“I cannot escape death, but at least I can escape the fear of it.”
I wish more people knew that quote during the pandemic. I write this on November 1st, celebrated as Dia de Muertos or “Day of the Dead.” Epictetus and the other Stoics knew that death is inevitable, that life can change in an instant, and viewed it as a reminder to live each day purposefully and virtuously. In a world where meaningless death is a daily fact, only the individual can define meaning in their own lives.
This introduction is not meant to be morose but rather meant to explore the dilemmas in health care at the end of life. One of my colleagues took a phone call that I overheard. It was from the nursing home where his 88-year-old demented mother was housed, calling to say they were taking her to the emergency room due to a change in mental status. “Stop,” he shouted. “My mother has a do not resuscitate health care directive.” The conversation became an argument between the facility’s risk-averse nurse manager and him. The paramedics arrived, the nursing home protocol directed them to take her to the ER, and that was that. The ER soon called; my colleague’s mother was in septic shock, in renal failure due to a kidney infection, and they were starting her on IV antibiotics, and planning dialysis. The doctors were following their script, one based on best evidence-based care. The son anguished in his reminding them of his mom’s end-of-life directive, particularly because his sister, now in the loop, wanted to do “everything we can” if death was not a certainty.
But it is, as reluctant as we all are to acknowledge. Most frontline doctors won’t argue with a family member who reverses the directive in a moment of grief, panic, or guilt. Given their training, these acute care specialists are not willing participants in a “death panel.” The doctors’ skill set and enthusiasm also influence the approach. Highly skilled physicians – expertly trained and confident in their technical talents – are enthusiastic and passionate about what they do and want to do it. This is why advanced hospitals, like ours, have a palliative care team led by a physician, a trained social worker, with an ethics panel to help families and doctors in the throes of such life-wrenching decisions.

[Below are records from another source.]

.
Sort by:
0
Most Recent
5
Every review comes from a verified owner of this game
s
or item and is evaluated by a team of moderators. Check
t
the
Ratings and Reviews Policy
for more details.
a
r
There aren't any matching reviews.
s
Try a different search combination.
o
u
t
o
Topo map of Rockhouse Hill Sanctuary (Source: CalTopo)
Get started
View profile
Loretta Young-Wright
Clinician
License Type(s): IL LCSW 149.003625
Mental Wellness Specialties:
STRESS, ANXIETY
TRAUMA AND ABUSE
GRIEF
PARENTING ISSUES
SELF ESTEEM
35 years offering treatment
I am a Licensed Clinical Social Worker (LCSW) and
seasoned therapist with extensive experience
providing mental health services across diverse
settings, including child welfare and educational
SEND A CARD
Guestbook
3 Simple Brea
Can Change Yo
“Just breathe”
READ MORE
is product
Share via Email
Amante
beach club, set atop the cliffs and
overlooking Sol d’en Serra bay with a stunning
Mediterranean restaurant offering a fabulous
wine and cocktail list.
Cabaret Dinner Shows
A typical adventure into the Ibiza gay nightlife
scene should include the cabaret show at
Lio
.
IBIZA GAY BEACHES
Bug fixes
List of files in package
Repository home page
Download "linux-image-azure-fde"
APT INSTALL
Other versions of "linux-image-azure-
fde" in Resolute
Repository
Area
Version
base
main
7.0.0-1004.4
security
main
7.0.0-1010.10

Economics plays a role. The amount of health care dollars spent in the U.S., 4.3 trillion dollars or 19 percet of GDP, includes 1.2 trillion spent in the last months of life. That 1.2 trillion is over four times as much as England spends for all health care annually (on a per-patient basis, England spends less than half as much as the US). In England, many procedures, including dialysis, are restricted by the National Health Service, based on utilitarian principles that consider quality of life versus cost. In the US, a fee-for-service payment system financially rewards physicians for each procedure: Hospitals are paid a per diem fee based on the admission diagnosis. This “per click” payment model influences decisions by both parties, consciously or not. Yet many providers and most families do not consider health care expenses when the moment comes to do “everything we can” in the last stages of life. Switching an in-patient to hospice care can improve a hospital’s “pay for performance” mortality scorecard.

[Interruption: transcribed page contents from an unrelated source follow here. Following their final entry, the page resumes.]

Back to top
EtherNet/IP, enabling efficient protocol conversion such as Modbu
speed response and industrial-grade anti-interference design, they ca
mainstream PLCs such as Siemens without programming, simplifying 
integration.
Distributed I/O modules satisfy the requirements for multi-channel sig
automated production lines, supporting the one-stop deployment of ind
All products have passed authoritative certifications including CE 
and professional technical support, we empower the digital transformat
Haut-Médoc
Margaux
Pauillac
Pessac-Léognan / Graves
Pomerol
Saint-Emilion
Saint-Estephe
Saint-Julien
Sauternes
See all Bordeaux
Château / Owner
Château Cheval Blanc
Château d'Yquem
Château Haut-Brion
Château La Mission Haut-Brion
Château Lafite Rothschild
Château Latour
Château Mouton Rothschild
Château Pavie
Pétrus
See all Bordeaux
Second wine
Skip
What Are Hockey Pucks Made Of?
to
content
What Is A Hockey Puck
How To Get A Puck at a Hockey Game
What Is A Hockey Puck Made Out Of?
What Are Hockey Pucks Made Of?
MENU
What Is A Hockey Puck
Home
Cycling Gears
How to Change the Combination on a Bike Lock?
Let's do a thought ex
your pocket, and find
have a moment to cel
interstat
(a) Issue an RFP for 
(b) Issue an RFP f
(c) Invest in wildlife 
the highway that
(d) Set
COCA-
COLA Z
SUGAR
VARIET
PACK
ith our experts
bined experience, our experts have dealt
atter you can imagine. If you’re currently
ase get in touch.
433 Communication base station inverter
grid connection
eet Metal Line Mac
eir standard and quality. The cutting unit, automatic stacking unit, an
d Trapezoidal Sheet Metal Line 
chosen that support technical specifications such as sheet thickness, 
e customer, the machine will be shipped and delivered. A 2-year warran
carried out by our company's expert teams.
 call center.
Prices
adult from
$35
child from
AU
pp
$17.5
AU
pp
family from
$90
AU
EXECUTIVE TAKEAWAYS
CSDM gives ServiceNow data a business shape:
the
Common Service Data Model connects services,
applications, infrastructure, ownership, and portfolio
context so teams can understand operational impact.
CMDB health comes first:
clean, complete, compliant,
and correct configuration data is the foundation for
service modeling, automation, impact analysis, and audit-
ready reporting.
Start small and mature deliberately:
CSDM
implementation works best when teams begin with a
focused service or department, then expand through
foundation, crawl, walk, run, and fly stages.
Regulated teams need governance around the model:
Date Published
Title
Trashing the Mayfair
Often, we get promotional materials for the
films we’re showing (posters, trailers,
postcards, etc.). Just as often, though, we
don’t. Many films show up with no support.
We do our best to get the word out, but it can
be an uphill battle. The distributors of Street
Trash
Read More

The American College of Physicians previously issued guidelines that emphasize each physician’s duty to provide “parsimonious care”; that is, to “practice effective and efficient health care, and to use health care resources responsibly.” Their president at the time stated: “We also have to realize that [we must think] about how resources are used in an overall sense [or] there won’t be enough health care dollars for our individual patients. So while concentrating on our individual patients and what they need, we also need to think on this bigger level both for their benefit and for the well-being of the community at large.” My italicized emphasis brings to mind F. Scott Fitzgerald’s oft-quoted definition of a first-rate intelligence: The ability to hold two opposed ideas in the mind at the same time and still retain the ability to function.
Death is not an entity but a rumination: a tornado of thoughts, fears, visions, and emotions. Only humans see what can and – in the case of death – will be. Not all embrace the introduction, yet it is that sad certainty that introduces order, purpose, and increasing urgency into the human contract. The intensity of a loved one’s passing, or a pandemic, brings it to the forefront of the mind.
Or, as Camus put it in his famous book The Plague: “Plagues are infrequent but constant and they do not alter the conditions of mankind (everybody dies) but rather concentrate our misfortunes into moments where everyone thinks for a change that mortality is afoot.” The Stoics remind us daily that “mortality is afoot” to start each morning with a renewed passion for life.
Michael Brant-Zawadzki is a radiologist and physician executive.